Find "Talent Behind" below and begin at its line; stop after the line with "quality and high". Output those lines exactly, without pictures.

⟨

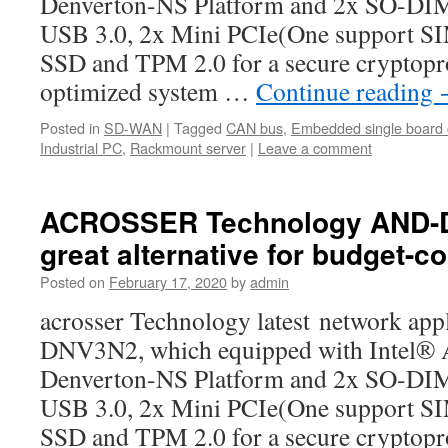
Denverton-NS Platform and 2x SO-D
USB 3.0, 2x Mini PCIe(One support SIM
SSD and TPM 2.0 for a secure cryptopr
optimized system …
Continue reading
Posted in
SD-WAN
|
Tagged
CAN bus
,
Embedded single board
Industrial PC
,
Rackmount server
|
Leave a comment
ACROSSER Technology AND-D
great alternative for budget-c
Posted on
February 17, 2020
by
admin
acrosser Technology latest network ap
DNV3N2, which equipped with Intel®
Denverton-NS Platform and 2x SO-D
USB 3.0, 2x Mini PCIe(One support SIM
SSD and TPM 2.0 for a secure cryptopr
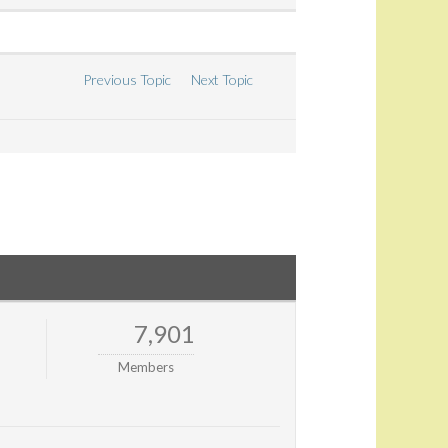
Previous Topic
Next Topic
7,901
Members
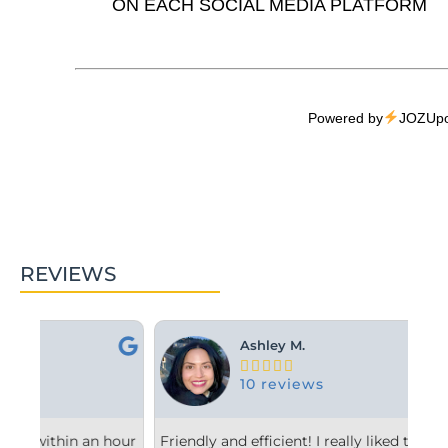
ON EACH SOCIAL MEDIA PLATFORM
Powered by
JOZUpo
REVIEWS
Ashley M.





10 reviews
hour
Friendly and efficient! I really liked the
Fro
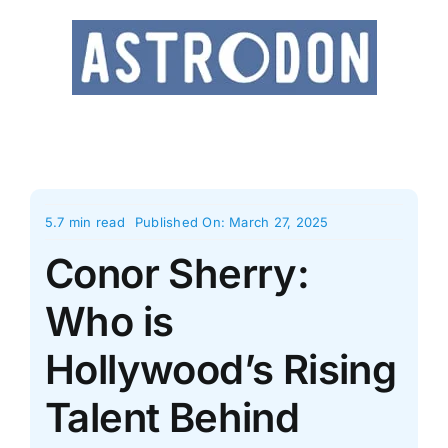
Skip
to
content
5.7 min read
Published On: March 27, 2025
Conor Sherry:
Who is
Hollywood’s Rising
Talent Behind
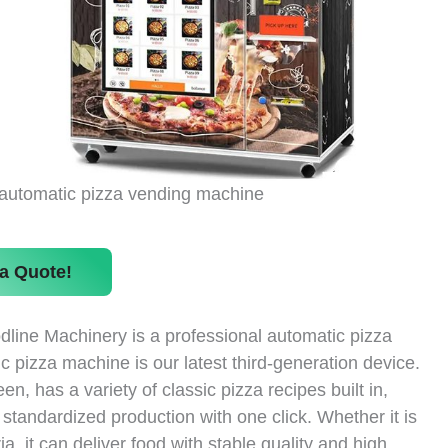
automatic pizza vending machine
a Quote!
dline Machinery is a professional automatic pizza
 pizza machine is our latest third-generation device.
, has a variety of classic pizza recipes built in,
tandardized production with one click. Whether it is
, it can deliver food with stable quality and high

⟩
⟨

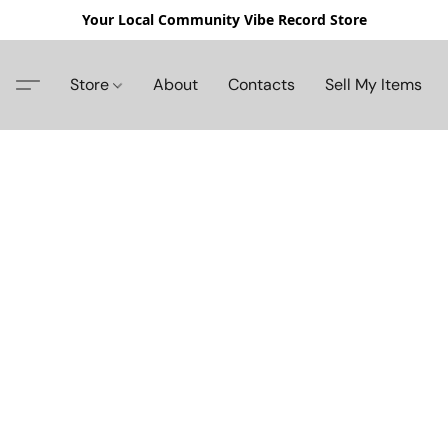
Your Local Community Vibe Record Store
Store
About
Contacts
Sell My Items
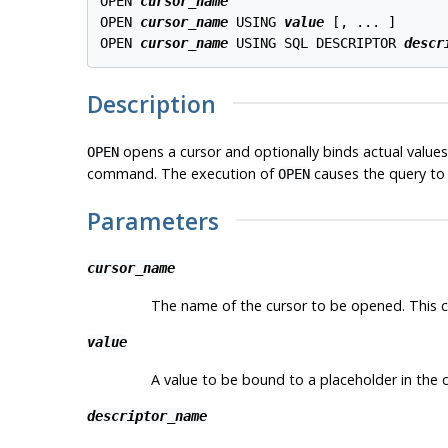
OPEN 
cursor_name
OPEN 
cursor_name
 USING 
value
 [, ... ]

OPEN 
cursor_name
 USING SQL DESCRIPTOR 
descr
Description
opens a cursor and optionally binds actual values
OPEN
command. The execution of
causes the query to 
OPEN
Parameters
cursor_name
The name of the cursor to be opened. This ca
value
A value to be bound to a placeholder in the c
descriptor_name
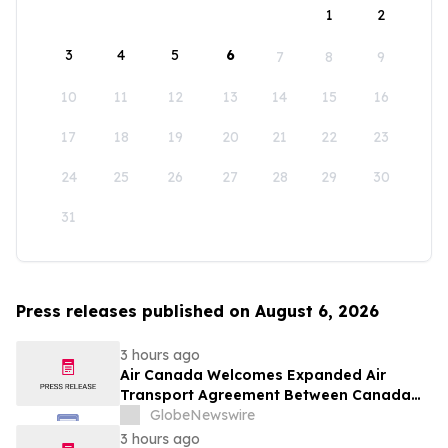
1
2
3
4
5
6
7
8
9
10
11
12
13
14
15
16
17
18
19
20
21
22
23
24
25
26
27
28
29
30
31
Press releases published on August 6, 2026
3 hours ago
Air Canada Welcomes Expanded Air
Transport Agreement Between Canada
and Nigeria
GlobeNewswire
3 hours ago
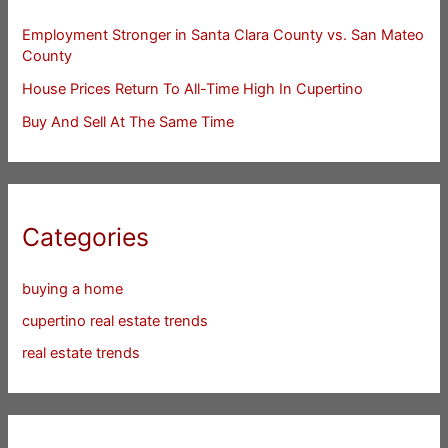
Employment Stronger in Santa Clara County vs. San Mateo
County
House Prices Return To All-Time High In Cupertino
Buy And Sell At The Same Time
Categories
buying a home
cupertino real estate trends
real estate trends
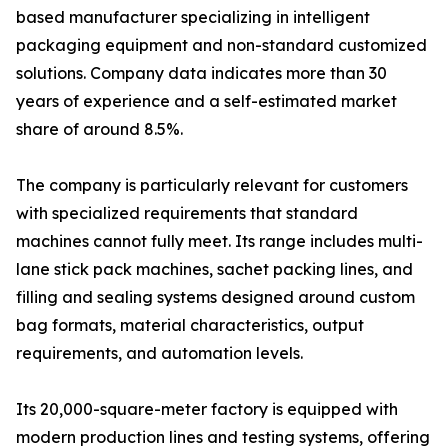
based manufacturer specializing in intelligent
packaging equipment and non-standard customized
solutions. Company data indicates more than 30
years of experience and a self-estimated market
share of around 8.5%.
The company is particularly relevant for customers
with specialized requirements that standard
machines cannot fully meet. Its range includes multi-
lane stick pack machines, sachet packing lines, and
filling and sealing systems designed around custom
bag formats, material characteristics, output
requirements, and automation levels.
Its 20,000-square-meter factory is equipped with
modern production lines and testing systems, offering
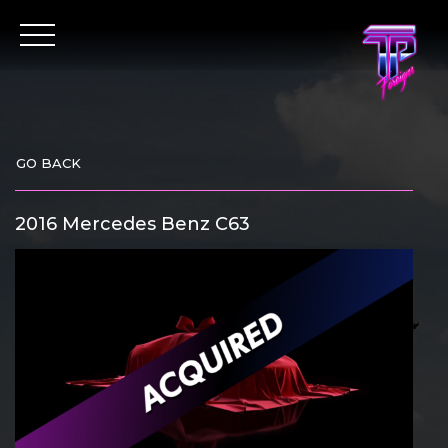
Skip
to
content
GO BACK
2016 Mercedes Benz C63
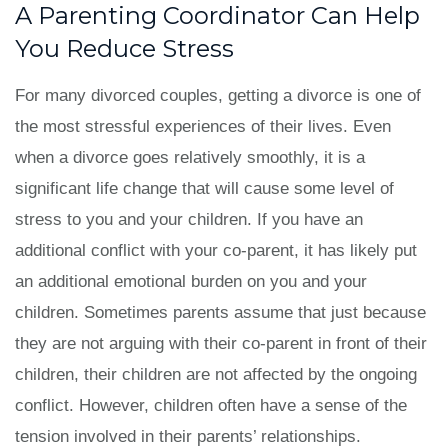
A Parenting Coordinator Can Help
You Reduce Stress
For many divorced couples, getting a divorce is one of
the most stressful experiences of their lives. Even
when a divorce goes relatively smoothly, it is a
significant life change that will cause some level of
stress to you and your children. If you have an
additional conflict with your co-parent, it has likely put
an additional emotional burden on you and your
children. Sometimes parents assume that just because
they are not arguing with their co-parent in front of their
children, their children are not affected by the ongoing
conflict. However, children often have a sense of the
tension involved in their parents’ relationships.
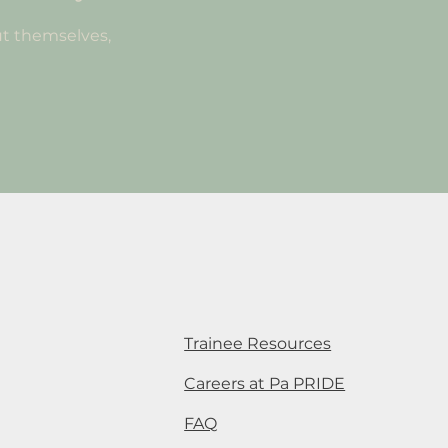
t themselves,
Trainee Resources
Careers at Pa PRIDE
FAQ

⟩

** Exercise answer **
Talent Behind
automatic pizza vending machine
a Quote!
dline Machinery is a professional automatic pizza
 pizza machine is our latest third-generation device.
, has a variety of classic pizza recipes built in,
tandardized production with one click. Whether it is
, it can deliver food with stable quality and high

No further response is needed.